Lei Hong, uzun süredir geride bıraktığı önündeki kişi için değil, Xue klanındaki en güçlü kişi olan Xue An için gelmişti. Geçmişte, bırakın şimdi yedinci seviye yüce bir güç haline gelmesini, Xue Zhu’ya bile aldırış etmemişti. Xue An’ı öldürdükten sonra Xue klanını yok etmeyi planladı. Xue An’ı öldürmeden klanı yok edemezdi. Sonuçta, eğer Xue An’ı öldürmeyi başaramazsa ve Xue An yedinci seviye yüce bir güç merkezi haline gelirse, Xue An muhtemelen Camgöbeği Kuğu Aziz Tarikatını hedef alırdı.
“Kardeş Lei, Cenneti Geçen Pagoda’dan çıktıktan sonra atamız tekrar ayrılmadan önce bir süre klana döndü,” diye yanıtladı Xue Zhu.
“Nereye gittiğini biliyor musun?” Lei Hong sordu.
“Hayır,” dedi Xue Zhu başını sallarken. Ancak içten içe alay ediyordu. Doğal olarak Lei Hong’a yalan söylüyordu.
Xue klanının atası, onlarca yıl önce Lei Hong’un yedinci seviyedeki yüce bir güç merkezi haline geldiğini öğrendikten sonra klandan ayrılmıştı. Güneşin Parlak Dünyasının en güçlü güçlerinden biri olarak Lei Hong’u çok iyi tanıyordu ve Lei Hong döndükten sonra Lei Hong’un ne yapacağını tahmin edebiliyordu. Bu nedenle çok çabuk ayrıldı. Aksi takdirde Lei Hong onu öldürürse Xue klanı da düşerdi. Önce Lei Hong onu öldürmediği sürece Lei Hong’un Xue klanını yok etmeyeceğini biliyordu.
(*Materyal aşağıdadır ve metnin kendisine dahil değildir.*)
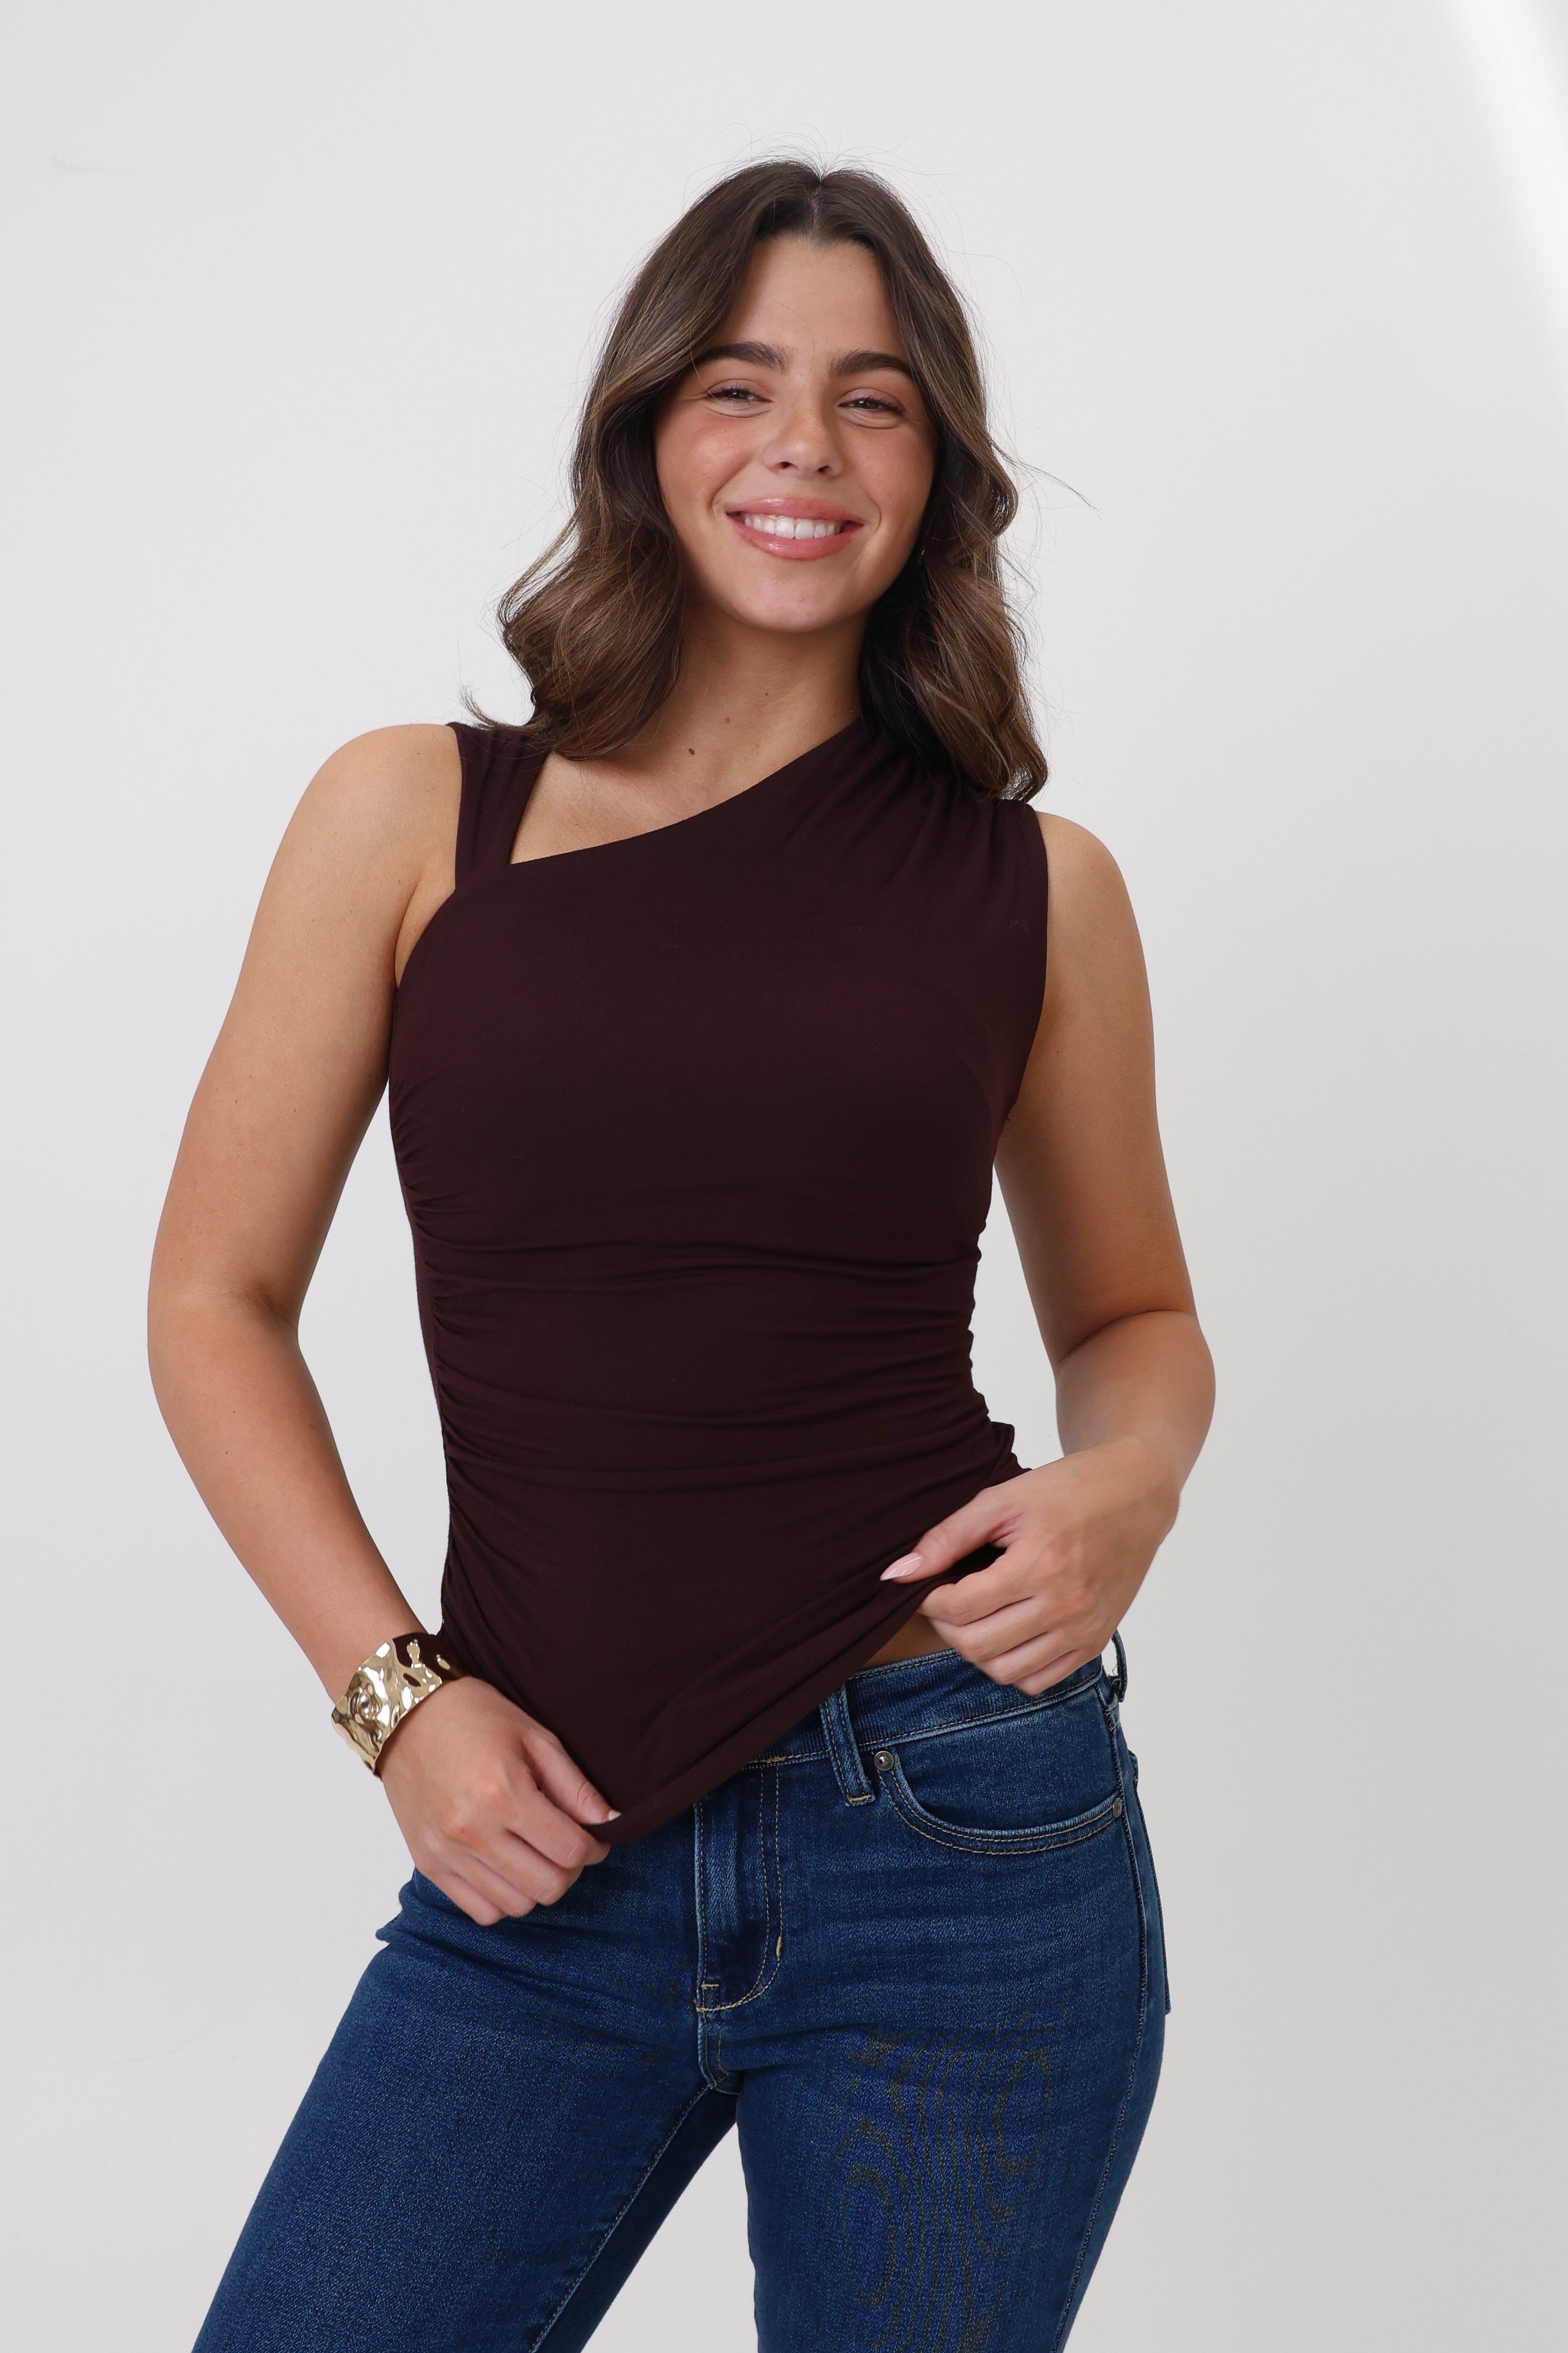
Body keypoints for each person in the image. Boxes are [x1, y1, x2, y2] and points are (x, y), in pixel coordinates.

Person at [149, 157, 1214, 2353]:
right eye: (740, 385)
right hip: (542, 1834)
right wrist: (398, 1705)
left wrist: (1126, 1482)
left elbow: (1133, 1319)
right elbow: (210, 1304)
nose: (802, 447)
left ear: (941, 471)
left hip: (962, 1833)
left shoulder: (1039, 892)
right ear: (649, 430)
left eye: (875, 398)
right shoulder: (410, 814)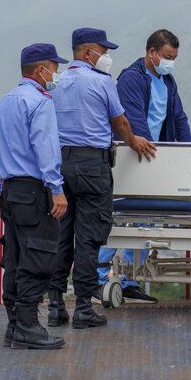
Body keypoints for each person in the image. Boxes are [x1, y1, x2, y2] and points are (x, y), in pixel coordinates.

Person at [48, 28, 157, 329]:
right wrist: (134, 141)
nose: (106, 57)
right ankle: (83, 306)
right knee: (89, 236)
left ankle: (56, 304)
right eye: (103, 51)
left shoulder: (56, 83)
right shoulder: (101, 82)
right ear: (87, 53)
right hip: (92, 165)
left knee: (62, 236)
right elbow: (120, 121)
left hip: (60, 163)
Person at [95, 28, 191, 303]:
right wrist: (151, 152)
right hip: (133, 154)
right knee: (119, 217)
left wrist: (189, 152)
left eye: (174, 57)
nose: (170, 61)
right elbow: (133, 119)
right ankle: (98, 278)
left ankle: (130, 281)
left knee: (143, 220)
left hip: (153, 156)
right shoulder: (131, 79)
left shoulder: (168, 82)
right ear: (151, 53)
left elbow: (178, 117)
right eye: (166, 56)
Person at [0, 43, 69, 350]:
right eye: (54, 67)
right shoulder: (40, 102)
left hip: (11, 190)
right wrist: (57, 189)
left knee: (15, 257)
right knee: (39, 257)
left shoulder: (6, 101)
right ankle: (27, 325)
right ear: (41, 70)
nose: (56, 74)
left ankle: (14, 324)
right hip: (34, 190)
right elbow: (46, 148)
Tıpkı Güneş Parlak Aleminin efendileri ve Üç Üst Dünyanın ve 18 Orta Dünyanın efendilerinin, Ölümcül Cennetsel Musibetin üstesinden geldikten sonra Duan Ling Tian’ı öldürmek istemesi gibiydi. Ancak Duan Ling Tian’ı öldürene kadar Tanrıya Meydan Okuyan Dünya’ya karşı bir hamle yapmaya cesaret edemediler. Sonuçta Duan Ling Tian’ın atılımından sonra hedef alınacağından endişeleniyorlardı.
‘Sinsi tilki!’ Lei Hong içinden küfrediyordu ama pek şaşırmamıştı. Gelmeden önce zaten buna hazırlıklıydı.
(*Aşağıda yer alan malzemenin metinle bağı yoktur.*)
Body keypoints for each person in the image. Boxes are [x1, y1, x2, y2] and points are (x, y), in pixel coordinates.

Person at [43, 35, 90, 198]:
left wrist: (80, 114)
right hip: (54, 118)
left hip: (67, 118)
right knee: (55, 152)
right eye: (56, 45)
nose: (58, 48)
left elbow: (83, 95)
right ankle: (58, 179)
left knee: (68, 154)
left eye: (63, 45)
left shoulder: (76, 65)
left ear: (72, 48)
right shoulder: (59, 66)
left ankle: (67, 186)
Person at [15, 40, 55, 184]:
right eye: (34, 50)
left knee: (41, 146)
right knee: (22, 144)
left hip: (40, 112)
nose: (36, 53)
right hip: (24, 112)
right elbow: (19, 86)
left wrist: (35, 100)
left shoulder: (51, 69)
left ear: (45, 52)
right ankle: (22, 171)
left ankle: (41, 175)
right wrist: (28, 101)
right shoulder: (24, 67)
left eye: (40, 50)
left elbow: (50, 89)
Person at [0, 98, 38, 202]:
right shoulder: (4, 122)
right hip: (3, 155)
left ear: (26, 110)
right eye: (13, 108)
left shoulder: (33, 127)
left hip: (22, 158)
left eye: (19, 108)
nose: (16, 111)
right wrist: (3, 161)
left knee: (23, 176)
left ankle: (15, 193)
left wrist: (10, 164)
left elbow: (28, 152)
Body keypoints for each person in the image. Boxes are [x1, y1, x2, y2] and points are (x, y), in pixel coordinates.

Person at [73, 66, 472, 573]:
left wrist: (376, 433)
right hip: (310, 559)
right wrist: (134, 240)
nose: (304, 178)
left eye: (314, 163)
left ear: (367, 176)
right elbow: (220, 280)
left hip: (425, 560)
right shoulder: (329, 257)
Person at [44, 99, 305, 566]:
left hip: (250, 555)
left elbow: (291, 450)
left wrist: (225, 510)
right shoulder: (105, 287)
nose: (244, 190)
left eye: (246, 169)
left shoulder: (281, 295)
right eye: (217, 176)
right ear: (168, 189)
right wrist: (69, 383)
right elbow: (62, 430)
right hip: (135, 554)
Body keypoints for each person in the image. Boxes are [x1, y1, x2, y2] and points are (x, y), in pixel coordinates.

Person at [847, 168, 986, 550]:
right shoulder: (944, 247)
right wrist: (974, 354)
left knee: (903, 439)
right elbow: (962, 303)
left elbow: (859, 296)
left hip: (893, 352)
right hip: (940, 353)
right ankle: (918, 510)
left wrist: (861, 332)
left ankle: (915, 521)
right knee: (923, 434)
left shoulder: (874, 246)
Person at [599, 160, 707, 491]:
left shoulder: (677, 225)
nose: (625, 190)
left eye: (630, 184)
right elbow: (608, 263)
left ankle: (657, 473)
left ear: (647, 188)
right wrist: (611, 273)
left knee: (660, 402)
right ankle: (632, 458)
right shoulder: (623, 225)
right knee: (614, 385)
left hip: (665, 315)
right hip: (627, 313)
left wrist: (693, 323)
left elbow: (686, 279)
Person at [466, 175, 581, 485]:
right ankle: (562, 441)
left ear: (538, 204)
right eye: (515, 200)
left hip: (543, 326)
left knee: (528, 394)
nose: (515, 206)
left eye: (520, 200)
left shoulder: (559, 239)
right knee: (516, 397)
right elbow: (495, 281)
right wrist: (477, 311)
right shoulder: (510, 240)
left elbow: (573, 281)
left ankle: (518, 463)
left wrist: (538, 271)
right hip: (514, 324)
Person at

‘Diğerlerinin de kaçıp kaçmadığını merak ediyorum?’ Lei Hong başka bir kelime söylemeden ayrılırken içten içe merak etti.
…
Lei Hong, Güneş Parlak Dünyası’ndaki, kendisiyle aynı seviyede olan Dünya’nın yüce güç merkezlerinin güçlerini ziyaret etti. Beklendiği gibi hepsi gitmişti.
Sadece bu da değil, aynı zamanda Dünya’nın en üstün güç merkezlerine sahip olan güçleri ziyaret ettiğinde, Dünya’nın en üstün güç merkezlerinin de ayrıldığını keşfetti.